#### [Extract to read]
------------------------------------------------------------

Walmart launches its own 'Overpowered' gaming PC line-up

Discussion in 'hardware' started by ronjor, Oct 30, 2018.

  1. ronjor

    ronjor Global Moderator

    Joined:
    Jul 21, 2003
    Posts:
    66,358
    Location:
    Texas
  2. Bill_Bright

    Bill_Bright Registered Member

    Joined:
    Jun 29, 2007
    Posts:
    3,224
    Location:
    Nebraska, USA
    I wish we knew more about the OEM brands used inside. All we know for sure is the processor is made by Intel and the OS by Microsoft. The GPU is by NVIDIA but who makes the card? I note many similar cards come populated with 8GB. This one "only" :rolleyes: 6GB. There is also a more expensive version of that PC that comes with the 1080Ti and red LED lighting, as seen here. There is also a cheaper version too.

    There is no information about the cooling (other than 3 fans in front and 1 in back). But we don't know the sizes. Is the case filtered? Who makes the PSU, how big is it, and is it 80 PLUS certified?

    If we knew those answers and other specs (like if W10 Home or Pro), we might find these PCs are competitively priced.
     
  3. mirimir

    mirimir Registered Member

    Joined:
    Oct 1, 2011
    Posts:
    8,196
    Lots of no-name Chinese stuff, I bet :)
     
  4. ronjor

    ronjor Global Moderator

    Joined:
    Jul 21, 2003
    Posts:
    66,358
    Location:
    Texas
  5. __Nikopol

    __Nikopol Registered Member

    Joined:
    Aug 13, 2008
    Posts:
    408
    Location:
    Germany
    Is it just me or are the fans suffocating behind acrylic?
     
  6. Bill_Bright

    Bill_Bright Registered Member

    Joined:
    Jun 29, 2007
    Posts:
    3,224
    Location:
    Nebraska, USA
    That's hardly fair. Most name brand products are made in China or made of parts made of China. Made in China does not mean poor quality. Some top quality products come from China. What matters is the design, quality control, and the desire of the brand to ensure both are top quality.
    Both. But first, I believe it is tempered glass, not acrylic. And if you look at the 3rd image here, there is a pretty good size gap on the sides of the front glass panel to pull air through. But I think that gap would somewhat suffocate the fans.

    However, on my Fractal Design case, there is a solid front panel with similar side openings and my components stay very nicely cooled. So with good fans, good air flow through the case, and good cable management, not sure it matters
     
  7. mirimir

    mirimir Registered Member

    Joined:
    Oct 1, 2011
    Posts:
    8,196
    That's a common issue with consumer machines.

------------------------------------------------------------

#### [Records supplied]
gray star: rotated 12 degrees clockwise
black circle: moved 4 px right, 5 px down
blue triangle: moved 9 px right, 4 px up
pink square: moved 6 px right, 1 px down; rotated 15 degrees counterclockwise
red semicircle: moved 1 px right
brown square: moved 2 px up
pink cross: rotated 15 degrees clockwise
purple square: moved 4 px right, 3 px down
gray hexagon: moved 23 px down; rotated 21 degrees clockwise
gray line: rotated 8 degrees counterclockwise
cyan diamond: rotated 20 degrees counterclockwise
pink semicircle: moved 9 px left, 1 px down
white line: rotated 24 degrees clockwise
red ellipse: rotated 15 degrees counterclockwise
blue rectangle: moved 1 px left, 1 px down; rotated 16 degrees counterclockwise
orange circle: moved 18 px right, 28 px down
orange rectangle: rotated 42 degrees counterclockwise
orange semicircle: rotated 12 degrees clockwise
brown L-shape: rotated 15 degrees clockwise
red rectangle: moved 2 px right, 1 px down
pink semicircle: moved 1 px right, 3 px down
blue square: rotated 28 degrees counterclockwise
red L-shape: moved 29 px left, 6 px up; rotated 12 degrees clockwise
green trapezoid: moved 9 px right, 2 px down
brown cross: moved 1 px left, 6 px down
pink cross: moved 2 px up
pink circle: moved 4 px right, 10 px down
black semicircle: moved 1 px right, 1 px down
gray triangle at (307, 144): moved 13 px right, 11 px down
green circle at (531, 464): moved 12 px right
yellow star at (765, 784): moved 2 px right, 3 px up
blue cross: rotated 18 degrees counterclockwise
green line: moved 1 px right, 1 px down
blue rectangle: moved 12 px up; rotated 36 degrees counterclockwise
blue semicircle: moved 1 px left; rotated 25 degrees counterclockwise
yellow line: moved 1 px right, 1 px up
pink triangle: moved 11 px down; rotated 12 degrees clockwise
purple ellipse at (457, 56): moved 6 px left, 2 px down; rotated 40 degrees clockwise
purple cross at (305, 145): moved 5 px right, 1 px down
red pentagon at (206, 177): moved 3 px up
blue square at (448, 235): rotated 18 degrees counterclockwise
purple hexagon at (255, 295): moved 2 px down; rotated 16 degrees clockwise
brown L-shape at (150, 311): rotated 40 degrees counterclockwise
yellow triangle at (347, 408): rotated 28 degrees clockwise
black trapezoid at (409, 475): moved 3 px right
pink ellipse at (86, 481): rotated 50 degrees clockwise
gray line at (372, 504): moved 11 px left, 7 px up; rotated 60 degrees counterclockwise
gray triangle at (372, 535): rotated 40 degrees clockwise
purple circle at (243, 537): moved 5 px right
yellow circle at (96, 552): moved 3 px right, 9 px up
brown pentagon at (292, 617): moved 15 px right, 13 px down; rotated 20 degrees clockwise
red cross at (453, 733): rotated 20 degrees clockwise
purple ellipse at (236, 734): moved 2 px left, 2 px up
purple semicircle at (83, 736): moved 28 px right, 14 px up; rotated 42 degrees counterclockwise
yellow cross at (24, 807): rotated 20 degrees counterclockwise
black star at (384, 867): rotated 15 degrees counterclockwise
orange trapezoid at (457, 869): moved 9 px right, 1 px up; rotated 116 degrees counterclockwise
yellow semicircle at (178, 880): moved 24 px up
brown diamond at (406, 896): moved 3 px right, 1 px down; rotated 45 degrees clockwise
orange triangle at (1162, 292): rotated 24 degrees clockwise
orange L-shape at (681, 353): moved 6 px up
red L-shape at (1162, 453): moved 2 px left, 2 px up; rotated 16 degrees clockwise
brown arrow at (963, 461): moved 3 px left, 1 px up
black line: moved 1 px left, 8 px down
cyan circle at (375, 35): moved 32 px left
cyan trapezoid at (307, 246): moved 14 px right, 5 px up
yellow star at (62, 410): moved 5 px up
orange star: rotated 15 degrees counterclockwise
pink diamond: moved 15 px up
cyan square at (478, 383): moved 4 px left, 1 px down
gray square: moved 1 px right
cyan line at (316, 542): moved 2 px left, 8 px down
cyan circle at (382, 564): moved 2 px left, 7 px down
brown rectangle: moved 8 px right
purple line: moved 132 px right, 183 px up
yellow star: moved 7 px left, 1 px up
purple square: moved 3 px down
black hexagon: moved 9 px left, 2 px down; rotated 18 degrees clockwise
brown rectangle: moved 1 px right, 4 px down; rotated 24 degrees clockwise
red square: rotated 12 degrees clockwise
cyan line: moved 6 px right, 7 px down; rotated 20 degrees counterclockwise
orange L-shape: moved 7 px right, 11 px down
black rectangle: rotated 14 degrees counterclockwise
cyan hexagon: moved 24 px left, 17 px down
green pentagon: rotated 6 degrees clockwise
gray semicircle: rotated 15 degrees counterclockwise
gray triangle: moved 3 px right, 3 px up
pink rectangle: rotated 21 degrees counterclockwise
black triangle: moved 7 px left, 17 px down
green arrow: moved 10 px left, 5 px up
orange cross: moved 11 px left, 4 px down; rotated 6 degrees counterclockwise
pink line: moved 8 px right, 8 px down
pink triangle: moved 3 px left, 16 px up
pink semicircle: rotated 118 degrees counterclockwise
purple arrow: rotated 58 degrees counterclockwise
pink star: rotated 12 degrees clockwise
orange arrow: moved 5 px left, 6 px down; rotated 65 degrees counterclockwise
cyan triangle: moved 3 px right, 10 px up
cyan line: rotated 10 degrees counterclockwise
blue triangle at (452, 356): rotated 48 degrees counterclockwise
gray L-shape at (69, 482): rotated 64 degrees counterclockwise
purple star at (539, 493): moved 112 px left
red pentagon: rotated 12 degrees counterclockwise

------------------------------------------------------------

#### [Short problem A]
Answer these questions about the forum thread on Walmart's gaming PCs:
(i) Which company makes the processor in the PC?
(ii) How much memory does the PC's graphics card come with?
(iii) What does Bill_Bright believe the front panel is made of?
#### [Short problem B]
Write out the passage of the forum thread from "6. Bill_Bright" to "suffocate the fans." word for word.
The records have no connection to the forum thread.

#### [Worked solution A]
(i) Intel
(ii) 6GB
(iii) Tempered glass

#### [Worked solution B]
6. Bill_Bright

    Bill_Bright Registered Member

    Joined:
    Jun 29, 2007
    Posts:
    3,224
    Location:
    Nebraska, USA
    That's hardly fair. Most name brand products are made in China or made of parts made of China. Made in China does not mean poor quality. Some top quality products come from China. What matters is the design, quality control, and the desire of the brand to ensure both are top quality.
    Both. But first, I believe it is tempered glass, not acrylic. And if you look at the 3rd image here, there is a pretty good size gap on the sides of the front glass panel to pull air through. But I think that gap would somewhat suffocate the fans.